My generation is accused of being environmental criminals — of having polluted the water and air and ruined the climate. But no generation in history has done more to clean the environment than mine. Since 1970 pollutants in the air and water have fallen sharply. Since 1960, Chicago, Houston, Los Angeles and Pittsburgh have cut in half the number of days with unsafe levels of smog. The number of Americans who get sick or die from contaminants in our drinking water has plunged for 50 years straight.
Whenever kids ask me why we didn’t do more to combat global warming, I explain that when I was young the “scientific consensus” warned of global cooling. Today’s teenagers drive around in cars more than any previous generation. My kids have never once handed back the car keys because of some moral problem with their carbon footprint — and I think they are fairly typical.

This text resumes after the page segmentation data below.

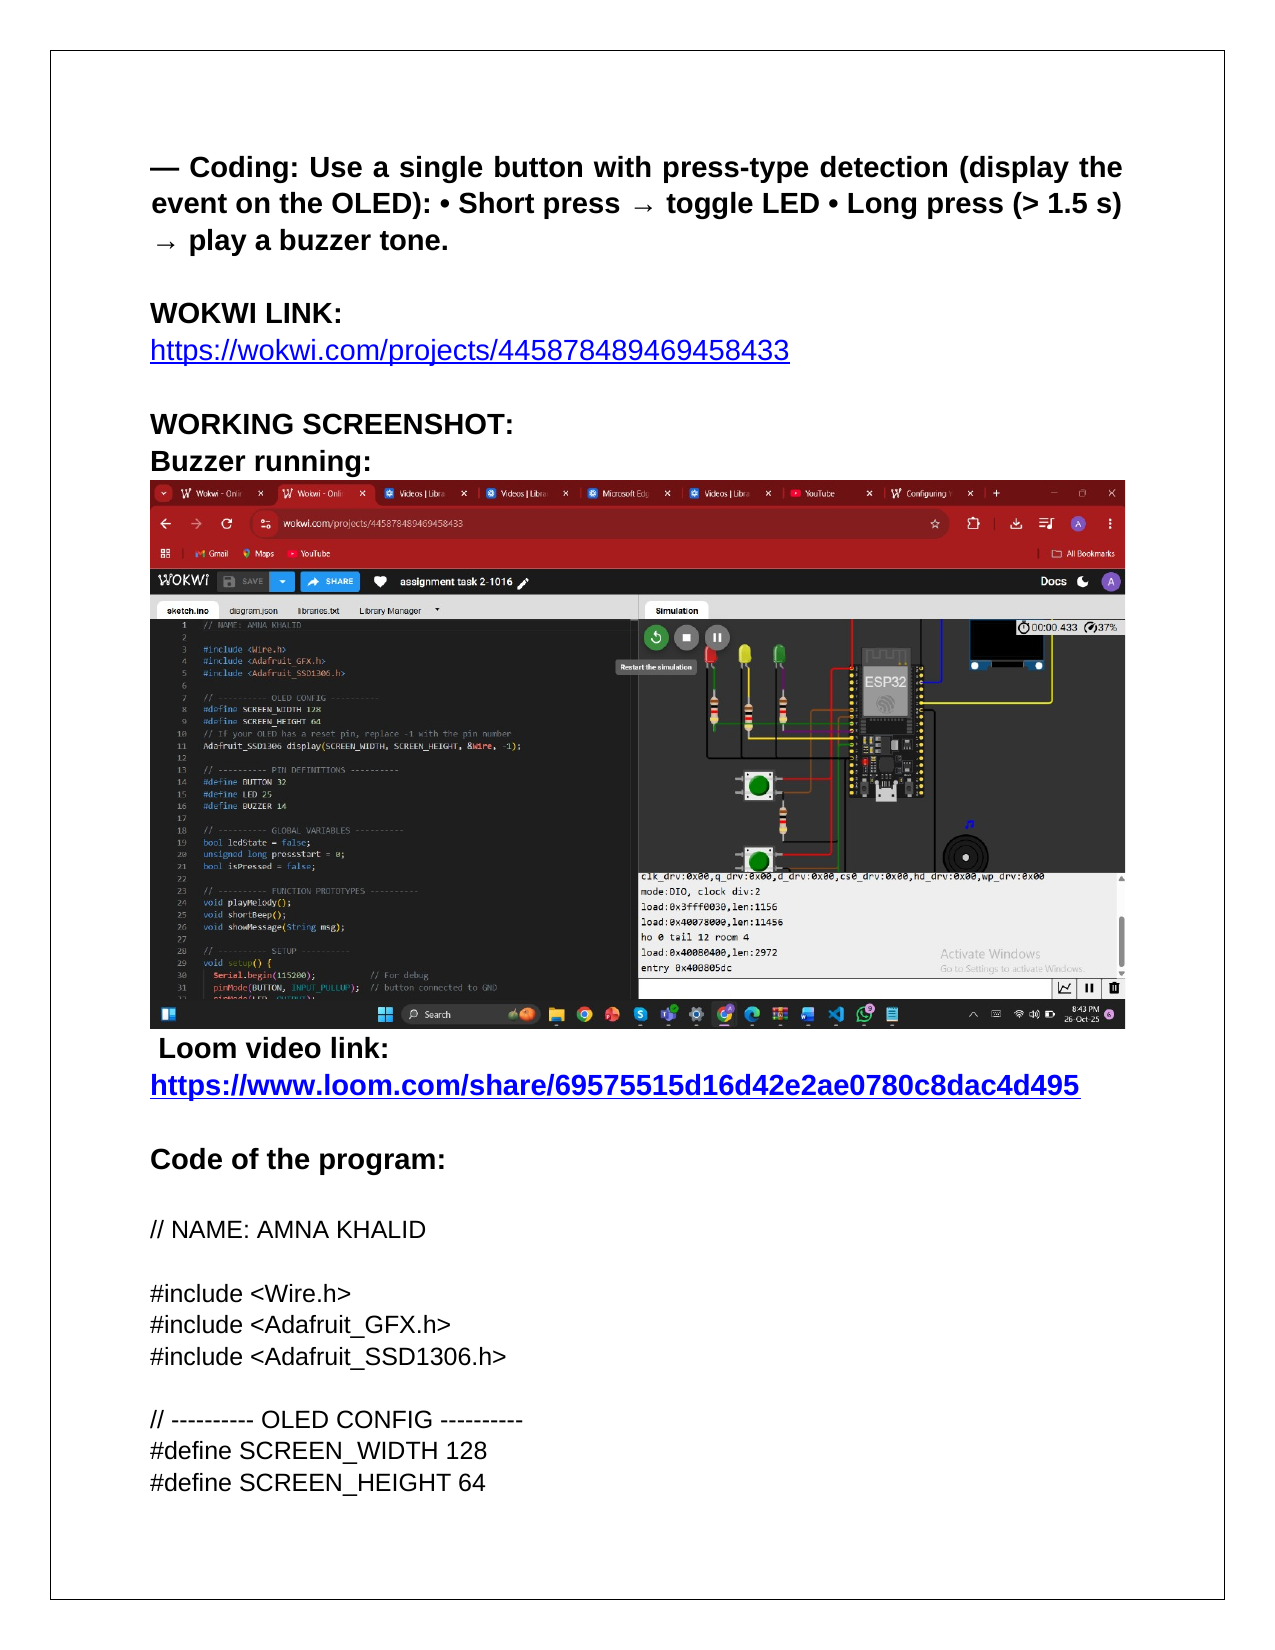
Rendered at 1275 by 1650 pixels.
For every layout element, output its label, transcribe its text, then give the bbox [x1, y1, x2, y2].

text #define SCREEN_WIDTH 128 [150, 1436, 1124, 1465]
text // ---------- OLED CONFIG ---------- [150, 1405, 1124, 1433]
text — Coding: Use a single button with press-type detection (display the event on the OLED): • Short press → toggle LED • Long press (> 1.5 s) → play a buzzer tone. [150, 150, 1124, 256]
text https://www.loom.com/share/69575515d16d42e2ae0780c8dac4d495 [150, 1068, 1124, 1102]
text #define SCREEN_HEIGHT 64 [150, 1468, 1124, 1497]
text WOKWI LINK: [150, 296, 1124, 330]
text Loom video link: [150, 1032, 1124, 1065]
picture [150, 480, 1125, 1029]
text https://wokwi.com/projects/445878489469458433 [150, 333, 1124, 367]
text #include <Adafruit_SSD1306.h> [150, 1342, 1124, 1370]
text #include <Wire.h> [150, 1278, 1124, 1307]
text WORKING SCREENSHOT: [150, 407, 1124, 440]
text // NAME: AMNA KHALID [150, 1215, 1124, 1244]
text #include <Adafruit_GFX.h> [150, 1310, 1124, 1339]
text Code of the program: [150, 1142, 1124, 1175]
text Buzzer running: [150, 443, 1124, 477]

The most absurd complaint of all is that the health-care system has been ruined by our generation. Oh, really? Thanks to massive medical progress in the past 30 years, the chances of dying from heart disease and many types of cancer have been cut in half. We found effective treatments for AIDS within a decade. Life expectancy has risen and infant mortality fallen. That doesn’t sound so “selfish” to me.
Yes, we are in a deep economic crisis today — but it’s no worse than what we boomers faced in the late 1970s after years of hyperinflation, sky-high tax rates and runaway government spending. We cursed our parents, too. But then we grew up and produced a big leap forward in health, wealth and scientific progress. Let’s see what this next generation of over-educated ingrates can do.
Mr. Moore is senior economics writer for The Wall Street Journal’s editorial page.